WHAT YOU ARE ASKED TO DO - From the records that follow, copy every line that contains the word "output".

Electronic design files:

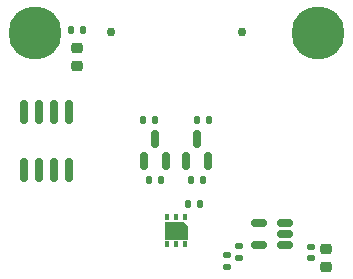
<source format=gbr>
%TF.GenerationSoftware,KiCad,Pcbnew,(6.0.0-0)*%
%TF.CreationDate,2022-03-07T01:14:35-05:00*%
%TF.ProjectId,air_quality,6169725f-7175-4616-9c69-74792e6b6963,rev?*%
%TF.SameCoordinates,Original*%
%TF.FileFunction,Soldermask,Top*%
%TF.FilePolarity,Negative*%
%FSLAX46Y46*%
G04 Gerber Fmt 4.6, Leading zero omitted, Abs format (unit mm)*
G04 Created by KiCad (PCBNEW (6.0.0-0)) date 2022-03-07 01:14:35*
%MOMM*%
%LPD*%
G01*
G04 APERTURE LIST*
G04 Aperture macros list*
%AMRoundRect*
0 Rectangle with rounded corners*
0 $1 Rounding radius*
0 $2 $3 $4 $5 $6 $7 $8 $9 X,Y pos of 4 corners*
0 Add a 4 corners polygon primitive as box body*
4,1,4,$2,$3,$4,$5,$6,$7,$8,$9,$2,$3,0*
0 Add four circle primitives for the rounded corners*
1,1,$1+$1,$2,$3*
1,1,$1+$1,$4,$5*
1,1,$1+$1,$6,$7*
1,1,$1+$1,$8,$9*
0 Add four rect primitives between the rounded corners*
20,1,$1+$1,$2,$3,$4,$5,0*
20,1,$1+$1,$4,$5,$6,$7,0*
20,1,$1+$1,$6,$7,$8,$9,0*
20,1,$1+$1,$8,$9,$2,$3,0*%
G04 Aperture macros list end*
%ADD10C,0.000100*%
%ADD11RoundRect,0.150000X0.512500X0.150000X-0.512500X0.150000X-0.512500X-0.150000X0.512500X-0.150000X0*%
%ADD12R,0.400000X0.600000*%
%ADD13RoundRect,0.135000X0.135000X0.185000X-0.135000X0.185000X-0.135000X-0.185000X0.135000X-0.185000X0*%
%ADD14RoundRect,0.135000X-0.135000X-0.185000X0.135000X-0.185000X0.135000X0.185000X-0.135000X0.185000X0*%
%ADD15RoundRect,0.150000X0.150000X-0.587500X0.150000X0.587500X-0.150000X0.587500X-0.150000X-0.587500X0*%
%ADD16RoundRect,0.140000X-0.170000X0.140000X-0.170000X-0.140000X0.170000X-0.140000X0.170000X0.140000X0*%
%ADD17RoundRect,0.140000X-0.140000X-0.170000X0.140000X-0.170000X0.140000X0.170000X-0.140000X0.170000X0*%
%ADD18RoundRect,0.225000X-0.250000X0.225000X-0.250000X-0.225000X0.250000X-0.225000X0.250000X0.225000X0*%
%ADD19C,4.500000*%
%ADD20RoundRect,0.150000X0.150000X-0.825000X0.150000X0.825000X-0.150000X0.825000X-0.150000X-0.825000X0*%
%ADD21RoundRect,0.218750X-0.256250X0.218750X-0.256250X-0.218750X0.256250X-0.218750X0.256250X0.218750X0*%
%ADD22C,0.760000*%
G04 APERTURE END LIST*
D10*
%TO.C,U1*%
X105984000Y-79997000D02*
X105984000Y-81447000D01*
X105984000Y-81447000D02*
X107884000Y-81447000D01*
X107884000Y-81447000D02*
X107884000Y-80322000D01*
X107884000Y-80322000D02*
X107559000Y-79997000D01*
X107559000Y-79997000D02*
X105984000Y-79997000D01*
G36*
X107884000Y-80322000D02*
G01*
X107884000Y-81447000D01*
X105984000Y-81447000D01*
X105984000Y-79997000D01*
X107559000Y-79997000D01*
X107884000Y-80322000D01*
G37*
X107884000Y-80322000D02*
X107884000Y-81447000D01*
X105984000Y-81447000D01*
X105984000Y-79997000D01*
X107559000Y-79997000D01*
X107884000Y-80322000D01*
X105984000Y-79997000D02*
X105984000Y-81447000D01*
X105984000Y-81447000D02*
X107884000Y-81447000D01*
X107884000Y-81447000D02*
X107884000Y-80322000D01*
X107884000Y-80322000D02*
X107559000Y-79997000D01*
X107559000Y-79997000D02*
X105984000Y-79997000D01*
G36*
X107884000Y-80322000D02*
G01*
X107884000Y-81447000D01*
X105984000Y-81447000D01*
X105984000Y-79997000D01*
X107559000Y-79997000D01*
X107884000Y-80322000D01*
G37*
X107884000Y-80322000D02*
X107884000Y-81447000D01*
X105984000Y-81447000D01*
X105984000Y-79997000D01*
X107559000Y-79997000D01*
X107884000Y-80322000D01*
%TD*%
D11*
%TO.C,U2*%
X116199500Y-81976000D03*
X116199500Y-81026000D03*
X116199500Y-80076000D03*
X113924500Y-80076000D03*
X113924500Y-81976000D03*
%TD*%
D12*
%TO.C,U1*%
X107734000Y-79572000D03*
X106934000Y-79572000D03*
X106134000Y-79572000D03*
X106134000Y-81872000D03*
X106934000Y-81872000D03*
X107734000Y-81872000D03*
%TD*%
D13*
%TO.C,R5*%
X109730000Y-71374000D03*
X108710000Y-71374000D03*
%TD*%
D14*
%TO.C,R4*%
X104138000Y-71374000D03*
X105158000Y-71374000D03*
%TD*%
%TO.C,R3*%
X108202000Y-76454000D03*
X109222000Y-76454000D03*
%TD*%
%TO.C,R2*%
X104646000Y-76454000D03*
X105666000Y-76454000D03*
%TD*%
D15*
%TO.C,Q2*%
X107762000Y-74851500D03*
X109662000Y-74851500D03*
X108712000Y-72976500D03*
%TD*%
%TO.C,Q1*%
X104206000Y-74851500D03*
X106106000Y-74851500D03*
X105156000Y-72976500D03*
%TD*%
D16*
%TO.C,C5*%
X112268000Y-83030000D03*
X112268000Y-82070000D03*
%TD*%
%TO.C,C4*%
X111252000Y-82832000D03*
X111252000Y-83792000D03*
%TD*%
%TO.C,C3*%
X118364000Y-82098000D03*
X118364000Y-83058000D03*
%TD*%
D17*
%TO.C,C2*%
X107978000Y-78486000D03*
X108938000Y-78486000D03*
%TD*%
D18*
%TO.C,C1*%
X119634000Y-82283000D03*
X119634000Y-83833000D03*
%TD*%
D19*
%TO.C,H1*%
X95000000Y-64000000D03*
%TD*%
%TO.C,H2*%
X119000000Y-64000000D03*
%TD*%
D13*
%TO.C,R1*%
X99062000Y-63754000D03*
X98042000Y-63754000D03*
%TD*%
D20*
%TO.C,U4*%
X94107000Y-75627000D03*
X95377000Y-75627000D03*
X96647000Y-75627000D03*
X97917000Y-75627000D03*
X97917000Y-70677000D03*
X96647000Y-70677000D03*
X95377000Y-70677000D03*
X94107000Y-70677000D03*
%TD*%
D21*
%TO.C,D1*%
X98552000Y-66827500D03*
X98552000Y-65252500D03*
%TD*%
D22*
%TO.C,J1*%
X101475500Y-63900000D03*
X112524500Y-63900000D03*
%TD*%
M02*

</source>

==

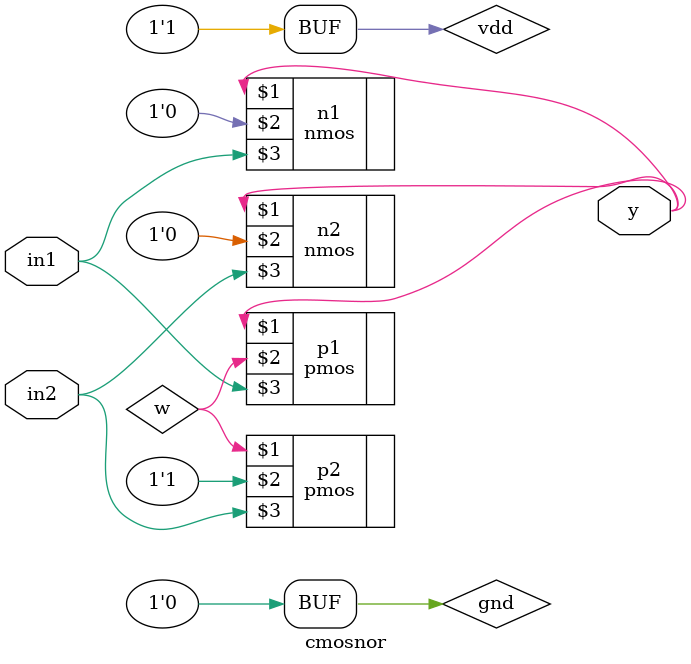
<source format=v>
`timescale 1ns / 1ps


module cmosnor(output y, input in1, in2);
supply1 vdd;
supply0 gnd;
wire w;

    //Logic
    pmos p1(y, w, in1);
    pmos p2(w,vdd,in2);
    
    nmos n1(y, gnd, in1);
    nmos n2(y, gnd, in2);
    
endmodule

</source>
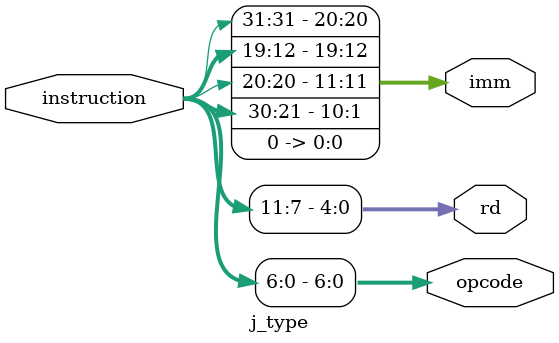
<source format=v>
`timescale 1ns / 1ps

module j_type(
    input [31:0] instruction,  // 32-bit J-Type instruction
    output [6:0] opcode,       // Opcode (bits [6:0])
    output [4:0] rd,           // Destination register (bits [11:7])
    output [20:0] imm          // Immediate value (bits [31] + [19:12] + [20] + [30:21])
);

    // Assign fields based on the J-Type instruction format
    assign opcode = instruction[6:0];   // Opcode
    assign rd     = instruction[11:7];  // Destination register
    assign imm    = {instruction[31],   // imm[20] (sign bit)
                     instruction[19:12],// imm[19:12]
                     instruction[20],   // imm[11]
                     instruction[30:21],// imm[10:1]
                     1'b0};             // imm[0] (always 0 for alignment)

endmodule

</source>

WRITTEN REPLY -
module cmosnor(output y, input in1, in2);
    output [6:0] opcode,       // Opcode (bits [6:0])
    output [4:0] rd,           // Destination register (bits [11:7])
    output [20:0] imm          // Immediate value (bits [31] + [19:12] + [20] + [30:21])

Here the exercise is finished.